Session 11 - Art and Creation

Writer-in-residence, Kembali: Dia Hakim Khaeri

Engagement date: 25 August 2022

 

When I enter the room today, the makciks had already gathered. They are gossiping about a certain Ustaz's physical appearance, which is not unusual. Whenever there is a male presence in the room, something consistently shifts. They’ll not pass the moment to point out the inherent male-ness of a person, digging into a stranger’s masculinity.


Hasyimah briefing makciks on rehearsal agenda.

Today is photo day. Haizad makes it clear that the session will be focused on the choreography, largely for photo purposes. The team is at full capacity today. There are the faces I remember, and some that I don’t. The cacophony of voices and bodies in space is a little overwhelming, especially packed in a limited, mosque space that isn’t usually housed for large rehearsals.


There is something about the awareness of the photographers, and the addition to the team, Lenny. New stimuli is being introduced into the space today, and it’s the point of the rehearsal where even as a bystander, things start to feel a little more real. The safety net of closed rehearsals has worn slightly, and the participants are feeling it just a little bit today.


However, none of that deters the spirit the makciks always have.


Haizad leads them into a more technical rehearsal today. There will always be murmurs emanating from the room when they are in the performance space. The uncertainty of a routine you’ve already grown comfortable with, a feeling I’m too acquainted with in my own practice.

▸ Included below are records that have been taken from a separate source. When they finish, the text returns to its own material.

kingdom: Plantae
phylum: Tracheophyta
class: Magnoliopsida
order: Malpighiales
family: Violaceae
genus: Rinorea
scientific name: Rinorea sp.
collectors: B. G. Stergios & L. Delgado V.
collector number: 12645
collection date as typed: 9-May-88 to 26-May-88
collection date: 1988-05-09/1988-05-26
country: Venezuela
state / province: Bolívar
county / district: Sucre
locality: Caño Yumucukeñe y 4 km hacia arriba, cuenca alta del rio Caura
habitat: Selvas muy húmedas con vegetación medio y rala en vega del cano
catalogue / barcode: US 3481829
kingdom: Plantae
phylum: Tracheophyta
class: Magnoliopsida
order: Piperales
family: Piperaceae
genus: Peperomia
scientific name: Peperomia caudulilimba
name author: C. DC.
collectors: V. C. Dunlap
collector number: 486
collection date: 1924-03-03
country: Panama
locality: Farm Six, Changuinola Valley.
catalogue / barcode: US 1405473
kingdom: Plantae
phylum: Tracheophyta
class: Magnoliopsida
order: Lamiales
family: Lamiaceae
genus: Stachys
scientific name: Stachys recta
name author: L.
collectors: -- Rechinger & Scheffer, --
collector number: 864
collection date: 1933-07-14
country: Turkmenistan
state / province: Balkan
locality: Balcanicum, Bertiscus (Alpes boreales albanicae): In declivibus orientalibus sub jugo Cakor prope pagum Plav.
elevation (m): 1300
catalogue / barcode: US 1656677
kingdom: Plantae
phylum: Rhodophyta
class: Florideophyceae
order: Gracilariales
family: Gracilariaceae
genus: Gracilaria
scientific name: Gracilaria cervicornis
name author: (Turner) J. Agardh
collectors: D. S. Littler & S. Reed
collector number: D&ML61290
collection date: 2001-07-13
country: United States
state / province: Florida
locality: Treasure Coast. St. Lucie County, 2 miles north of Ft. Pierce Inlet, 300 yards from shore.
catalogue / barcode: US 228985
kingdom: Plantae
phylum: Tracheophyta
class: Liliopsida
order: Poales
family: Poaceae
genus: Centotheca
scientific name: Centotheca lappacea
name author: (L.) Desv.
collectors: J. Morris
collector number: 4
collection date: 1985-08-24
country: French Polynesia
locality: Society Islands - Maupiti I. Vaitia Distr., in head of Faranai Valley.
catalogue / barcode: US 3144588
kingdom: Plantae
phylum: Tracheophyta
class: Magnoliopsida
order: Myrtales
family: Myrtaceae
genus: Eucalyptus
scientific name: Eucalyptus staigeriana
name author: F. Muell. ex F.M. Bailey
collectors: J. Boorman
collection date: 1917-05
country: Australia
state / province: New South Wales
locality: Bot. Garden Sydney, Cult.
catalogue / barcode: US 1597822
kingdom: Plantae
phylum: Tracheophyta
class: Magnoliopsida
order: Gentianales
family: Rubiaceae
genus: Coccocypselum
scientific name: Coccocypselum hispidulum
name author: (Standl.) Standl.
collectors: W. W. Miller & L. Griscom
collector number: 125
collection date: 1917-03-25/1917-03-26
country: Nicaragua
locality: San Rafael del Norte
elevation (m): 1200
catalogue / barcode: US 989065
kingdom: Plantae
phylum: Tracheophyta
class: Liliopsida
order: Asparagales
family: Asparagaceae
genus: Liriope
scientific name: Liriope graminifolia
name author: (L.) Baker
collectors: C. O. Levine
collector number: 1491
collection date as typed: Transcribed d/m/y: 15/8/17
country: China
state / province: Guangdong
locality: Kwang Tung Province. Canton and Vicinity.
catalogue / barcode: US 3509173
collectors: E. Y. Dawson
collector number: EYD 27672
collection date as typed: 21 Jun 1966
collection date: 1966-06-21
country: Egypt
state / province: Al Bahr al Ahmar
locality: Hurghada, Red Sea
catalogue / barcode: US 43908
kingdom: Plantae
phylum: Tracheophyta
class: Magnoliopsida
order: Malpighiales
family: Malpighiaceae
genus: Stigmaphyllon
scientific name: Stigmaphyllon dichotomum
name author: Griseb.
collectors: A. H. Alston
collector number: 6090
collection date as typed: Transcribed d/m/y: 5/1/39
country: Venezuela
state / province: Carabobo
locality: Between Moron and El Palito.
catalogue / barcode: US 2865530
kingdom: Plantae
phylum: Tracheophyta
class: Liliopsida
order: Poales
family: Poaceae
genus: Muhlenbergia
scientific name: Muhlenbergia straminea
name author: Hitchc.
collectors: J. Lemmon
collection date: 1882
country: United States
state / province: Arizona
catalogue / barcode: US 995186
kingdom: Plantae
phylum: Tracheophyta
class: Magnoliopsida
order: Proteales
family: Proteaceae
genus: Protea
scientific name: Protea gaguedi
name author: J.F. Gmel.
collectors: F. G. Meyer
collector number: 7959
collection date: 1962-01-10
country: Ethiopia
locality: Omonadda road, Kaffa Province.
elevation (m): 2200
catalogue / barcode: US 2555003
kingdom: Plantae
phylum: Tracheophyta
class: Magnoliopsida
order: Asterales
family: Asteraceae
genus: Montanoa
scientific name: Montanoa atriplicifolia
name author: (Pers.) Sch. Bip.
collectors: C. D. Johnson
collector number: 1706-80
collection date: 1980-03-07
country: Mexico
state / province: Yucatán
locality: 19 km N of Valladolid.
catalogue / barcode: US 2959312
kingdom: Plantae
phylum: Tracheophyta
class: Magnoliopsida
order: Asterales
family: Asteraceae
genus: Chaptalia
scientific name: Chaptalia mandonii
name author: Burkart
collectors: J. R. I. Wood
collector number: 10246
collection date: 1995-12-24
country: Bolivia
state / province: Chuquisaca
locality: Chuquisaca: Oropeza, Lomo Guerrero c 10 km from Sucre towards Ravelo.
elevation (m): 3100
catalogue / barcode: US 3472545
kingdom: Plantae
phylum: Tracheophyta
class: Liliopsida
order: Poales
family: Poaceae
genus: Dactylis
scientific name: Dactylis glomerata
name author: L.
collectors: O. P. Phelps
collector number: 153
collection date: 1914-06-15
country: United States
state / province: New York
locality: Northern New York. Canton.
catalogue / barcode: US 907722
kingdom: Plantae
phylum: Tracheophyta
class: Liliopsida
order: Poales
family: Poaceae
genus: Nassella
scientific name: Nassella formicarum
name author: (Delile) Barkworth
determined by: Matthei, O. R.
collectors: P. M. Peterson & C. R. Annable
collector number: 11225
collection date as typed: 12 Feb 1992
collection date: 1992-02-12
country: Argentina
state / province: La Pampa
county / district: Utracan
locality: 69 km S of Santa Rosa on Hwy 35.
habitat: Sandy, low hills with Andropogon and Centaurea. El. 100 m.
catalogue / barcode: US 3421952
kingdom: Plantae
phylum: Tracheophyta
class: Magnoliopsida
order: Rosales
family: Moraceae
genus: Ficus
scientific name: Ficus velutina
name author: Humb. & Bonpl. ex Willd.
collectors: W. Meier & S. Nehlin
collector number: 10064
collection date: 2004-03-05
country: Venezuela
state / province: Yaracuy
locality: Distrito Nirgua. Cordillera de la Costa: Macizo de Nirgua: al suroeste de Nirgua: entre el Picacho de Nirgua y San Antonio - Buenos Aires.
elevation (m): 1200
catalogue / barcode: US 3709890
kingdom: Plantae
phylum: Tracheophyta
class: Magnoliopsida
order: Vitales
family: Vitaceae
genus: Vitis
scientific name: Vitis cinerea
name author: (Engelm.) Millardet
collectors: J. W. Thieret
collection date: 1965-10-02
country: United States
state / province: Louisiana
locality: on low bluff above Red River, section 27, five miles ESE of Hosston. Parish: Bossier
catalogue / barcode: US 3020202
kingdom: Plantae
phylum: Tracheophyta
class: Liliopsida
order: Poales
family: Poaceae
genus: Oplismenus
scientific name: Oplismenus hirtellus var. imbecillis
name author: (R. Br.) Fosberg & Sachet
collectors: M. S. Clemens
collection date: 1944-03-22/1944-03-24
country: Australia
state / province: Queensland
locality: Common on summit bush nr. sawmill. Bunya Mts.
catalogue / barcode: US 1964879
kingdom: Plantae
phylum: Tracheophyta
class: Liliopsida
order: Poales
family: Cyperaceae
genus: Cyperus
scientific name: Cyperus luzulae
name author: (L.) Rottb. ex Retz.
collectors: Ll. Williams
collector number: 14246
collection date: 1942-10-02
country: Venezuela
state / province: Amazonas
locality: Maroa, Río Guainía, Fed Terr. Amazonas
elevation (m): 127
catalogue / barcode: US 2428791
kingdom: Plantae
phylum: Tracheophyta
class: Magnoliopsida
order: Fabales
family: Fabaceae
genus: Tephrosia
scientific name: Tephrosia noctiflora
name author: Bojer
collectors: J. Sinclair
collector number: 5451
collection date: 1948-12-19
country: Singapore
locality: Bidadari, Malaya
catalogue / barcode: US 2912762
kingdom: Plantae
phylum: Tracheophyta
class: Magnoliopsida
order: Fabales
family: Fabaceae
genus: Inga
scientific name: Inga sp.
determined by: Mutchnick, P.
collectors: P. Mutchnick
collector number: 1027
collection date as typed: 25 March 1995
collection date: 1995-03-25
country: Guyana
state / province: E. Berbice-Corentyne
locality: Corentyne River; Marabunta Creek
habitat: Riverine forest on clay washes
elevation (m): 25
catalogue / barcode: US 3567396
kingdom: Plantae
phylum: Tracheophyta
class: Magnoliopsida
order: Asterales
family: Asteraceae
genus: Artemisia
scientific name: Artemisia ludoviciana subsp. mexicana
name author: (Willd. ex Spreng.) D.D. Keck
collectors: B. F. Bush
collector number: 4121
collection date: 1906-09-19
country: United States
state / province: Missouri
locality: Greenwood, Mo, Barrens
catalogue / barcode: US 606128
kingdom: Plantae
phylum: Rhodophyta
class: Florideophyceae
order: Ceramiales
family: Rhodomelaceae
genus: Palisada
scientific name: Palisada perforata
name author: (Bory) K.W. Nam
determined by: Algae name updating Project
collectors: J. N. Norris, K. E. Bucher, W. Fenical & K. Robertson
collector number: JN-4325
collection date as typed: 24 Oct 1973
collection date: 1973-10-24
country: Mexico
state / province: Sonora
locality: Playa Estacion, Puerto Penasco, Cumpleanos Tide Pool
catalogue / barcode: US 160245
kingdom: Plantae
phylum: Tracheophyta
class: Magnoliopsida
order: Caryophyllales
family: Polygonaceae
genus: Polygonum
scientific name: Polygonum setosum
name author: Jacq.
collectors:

Kembali’s practice space always feels very judgement free. They embrace the fact that there will always be mistakes that happen. Even with the fuss of photos, new props, phone calls in the middle of rehearsal, they seem to be one step ahead of everyone. They sense the misstep before me, and catch each other with a warm smile.


There is an absolute certainty to me, that they’re perfectly capable of executing the work.


Hasyimah and the makciks in the middle of a start-stop run. The photographer gets her close up for publicity photos.

By the end of the first run, they already lapse back into their normal selves. There is something extremely charming about that. I feel a little envious of that feeling. To be able to be yourself throughout a performance is a skill. Even when you are playing someone else. For these makciks, they don’t see a pressing need to act, or put up a front so jarring no one can recognise them anymore.


I always appreciate that making art that is community based always means that the experts are the ones who have to accommodate the community. Even when everyone gets equal privilege of a professional production. Particularly today, when everyone in the room is granted headshots, the realisation of an audience and a budget.


Even as an artist, I always manage to rediscover my own art form in a new way. The transformative experience of simply being involved allows one to relook at their passions, at the form itself. What they’re capable of doing, and what they want to do.